Students who are just starting the research process often come up to the circulation desk with what they consider a simple request: They want ONE book that covers everything they need to put in their paper. It takes a lot to convince them that if one book covered everything they wanted, that would be more in line with a book report rather than a research paper. Many leave us at that point, convinced that we’re holding out on them. Later they come back a little more willing to listen. And we help them find the sources we need.

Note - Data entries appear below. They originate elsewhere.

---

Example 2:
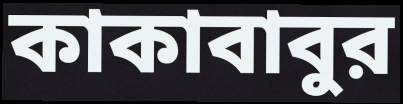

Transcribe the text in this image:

কাকাবাবুর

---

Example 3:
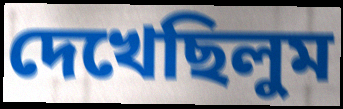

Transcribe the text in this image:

দেখেছিলুম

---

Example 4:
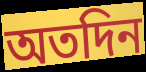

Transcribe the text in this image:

অতদিন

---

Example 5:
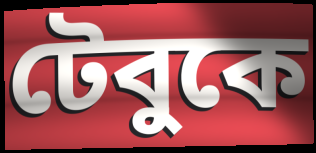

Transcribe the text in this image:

টেবুকে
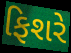
ફિશરે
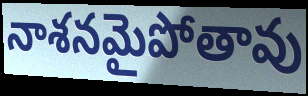
నాశనమైపోతావు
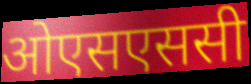
ओएसएससी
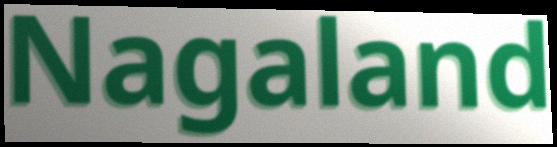
Nagaland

I should have paid attention to that lesson this Christmas when I went to Alabama to visit my parents. We have a basic tradition in my family. I drive down on Christmas. We hit a few Christmas sales on the day after, and then we go out to eat for my mother’s birthday on the 27th. So usually one book is enough for the trip. Besides, I had learned that books are heavy travel companions when I’m only going to get to one anyway.

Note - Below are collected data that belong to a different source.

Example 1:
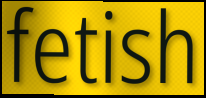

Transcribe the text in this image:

fetish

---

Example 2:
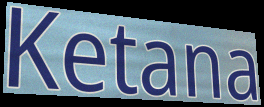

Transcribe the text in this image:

Ketana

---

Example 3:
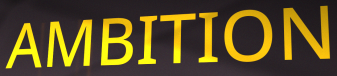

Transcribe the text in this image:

AMBITION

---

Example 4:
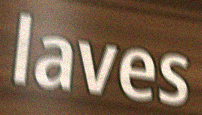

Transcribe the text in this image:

laves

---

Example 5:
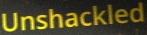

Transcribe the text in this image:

Unshackled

But this year, plans changed. My brother-in-law, a fire fighter, had to work on Christmas day, so I went down on Christmas Eve. That was not a huge change to my plans. But the snow on Christmas Day was. My parents live out in the country on the other side of a mountain. Not only do I have to go over the mountain to get home; we have to go over this same mountain to do any shopping or eating out. And my parents truly do live in a rural area; their neighbors across the road are cows and goats. Suddenly, there was a chance that I could be in Alabama for several more days than I’d planned.
I was fortunate enough to have food, shelter, electricity, and my cell phone. But what I didn’t have were books. I only brought one. And I had only brought my bedtime book, the book I read after everyone else has gone to bed. But suddenly, I needed books to fill up the afternoon when my Dad was watching television in my bedroom. (For most of the year, that’s his den.) While I could read in the living room, it was not a place for uninterrupted reading since my mom likes to tell me about tidbits she’s reading in the newspaper, little things that happened in a restaurant weeks before, or what’s happening out in the neighbor’s yard. My mom has this stream of consciousness thing going that ignores what others might be doing in the same room :).
Luckily, by the 26th, we were able to get out and the next day, the streets were perfectly safe. And I came on back home. But the lesson has been learned. Even if I have to buy an e-reader, I will never again travel without a selection of books.